Vulnerability and Attacks Targeting the Water System
It’s not uncommon to receive emails or notifications from banking institutions alerting customers of new security threats, particularly phishing tactics. What is unique is hearing from some of the most prominent government institutions – including the FBI, the NSA (National Security Agency), the EPA (Environmental Protection Agency), and the CISA (Cybersecurity and Infrastructure Security Agency) – with a very specific warning: the water and wastewater systems across the US are the target of criminals.

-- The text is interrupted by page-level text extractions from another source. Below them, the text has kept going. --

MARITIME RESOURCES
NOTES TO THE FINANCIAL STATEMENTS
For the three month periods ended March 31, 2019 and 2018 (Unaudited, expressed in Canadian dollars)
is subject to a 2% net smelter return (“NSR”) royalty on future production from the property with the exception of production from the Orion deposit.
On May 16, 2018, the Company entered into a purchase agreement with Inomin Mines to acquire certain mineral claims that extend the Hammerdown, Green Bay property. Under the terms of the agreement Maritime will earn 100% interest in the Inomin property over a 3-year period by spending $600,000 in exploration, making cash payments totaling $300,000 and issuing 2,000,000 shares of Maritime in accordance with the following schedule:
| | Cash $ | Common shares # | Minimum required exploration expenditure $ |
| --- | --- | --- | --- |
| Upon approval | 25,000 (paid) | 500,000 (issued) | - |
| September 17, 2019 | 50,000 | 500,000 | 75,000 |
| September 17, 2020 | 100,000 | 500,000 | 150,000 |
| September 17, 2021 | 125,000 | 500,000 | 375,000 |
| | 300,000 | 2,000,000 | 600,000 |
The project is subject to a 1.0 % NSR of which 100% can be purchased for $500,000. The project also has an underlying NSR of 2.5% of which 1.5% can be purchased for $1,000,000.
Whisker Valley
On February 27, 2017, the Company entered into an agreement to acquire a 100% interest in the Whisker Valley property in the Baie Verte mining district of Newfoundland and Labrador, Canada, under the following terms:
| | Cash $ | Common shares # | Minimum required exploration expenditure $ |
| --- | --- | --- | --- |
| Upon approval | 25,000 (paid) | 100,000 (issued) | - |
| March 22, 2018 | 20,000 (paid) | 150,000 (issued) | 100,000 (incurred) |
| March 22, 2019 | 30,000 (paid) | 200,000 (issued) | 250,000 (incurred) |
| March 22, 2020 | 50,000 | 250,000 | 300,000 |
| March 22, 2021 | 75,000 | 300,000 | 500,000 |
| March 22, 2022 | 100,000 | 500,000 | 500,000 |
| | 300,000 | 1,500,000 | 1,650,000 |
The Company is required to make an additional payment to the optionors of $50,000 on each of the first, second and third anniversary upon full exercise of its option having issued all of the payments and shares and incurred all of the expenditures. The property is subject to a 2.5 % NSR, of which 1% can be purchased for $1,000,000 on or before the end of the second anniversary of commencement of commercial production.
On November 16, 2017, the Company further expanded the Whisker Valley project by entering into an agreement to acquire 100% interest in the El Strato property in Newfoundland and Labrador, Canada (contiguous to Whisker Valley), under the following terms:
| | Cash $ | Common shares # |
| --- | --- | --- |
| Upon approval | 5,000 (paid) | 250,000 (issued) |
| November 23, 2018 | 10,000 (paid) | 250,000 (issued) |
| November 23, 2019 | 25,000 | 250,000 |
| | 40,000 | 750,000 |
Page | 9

The catalyst for this was a 2021 incident you may not have even heard of. A water treatment plant in Oldsmar, Florida, had its systems breached, and hackers attempted to poison the water supply in this 15,000-person town. The hacker tried to make changes to the levels of sodium hydroxide (also known as lye or caustic soda), increasing the concentration to highly toxic levels.
Users access operational systems in the Oldsmar facility online through a software platform. While the platform should have been segregated from the internet-connected IT network, criminals were able to gain access and control an administrator’s mouse remotely to make changes to the settings. Thankfully, a user spotted the mouse movement and alerted authorities, saving the health and livelihood of those depending on the Oldsmar system’s water.
Unique Security Challenges
While cybersecurity challenges are present throughout the utility sector, the water industry is particularly vulnerable. Having long ago identified the need for a unified approach to security, FERC and NERC have developed a standardized set of rules for securing the electric grid. After the Colonial Pipeline attack last year, the oil and gas industry has also taken note, tightening security. A new set of regulations are rumored to be announced this year.
That leaves the water industry particularly vulnerable. The same level of regulation and unified authority doesn’t apply to water utilities, and the disparate nature of system implementation leaves many potential security gaps. Cybersecurity practices are antiquated in many parts of the country, with weaker identity monitoring and access management tools.
A 2019 report issued by the AWWA (American Water Works Association) dubbed cyberrisk a paramount risk facing critical infrastructure. They identified insufficient human, technological, and financial resources as top barriers to comprehensive security measures and robust defenses.
Given the potential impact on the population, hackers have the upper hand when breaching frontline security. As such, ransomware is a go-to tactic, exploiting these vulnerabilities in exchange for sizeable payments. Reports indicate that ransomware attacks on the water utility industry are increasing, putting individuals across the country at risk.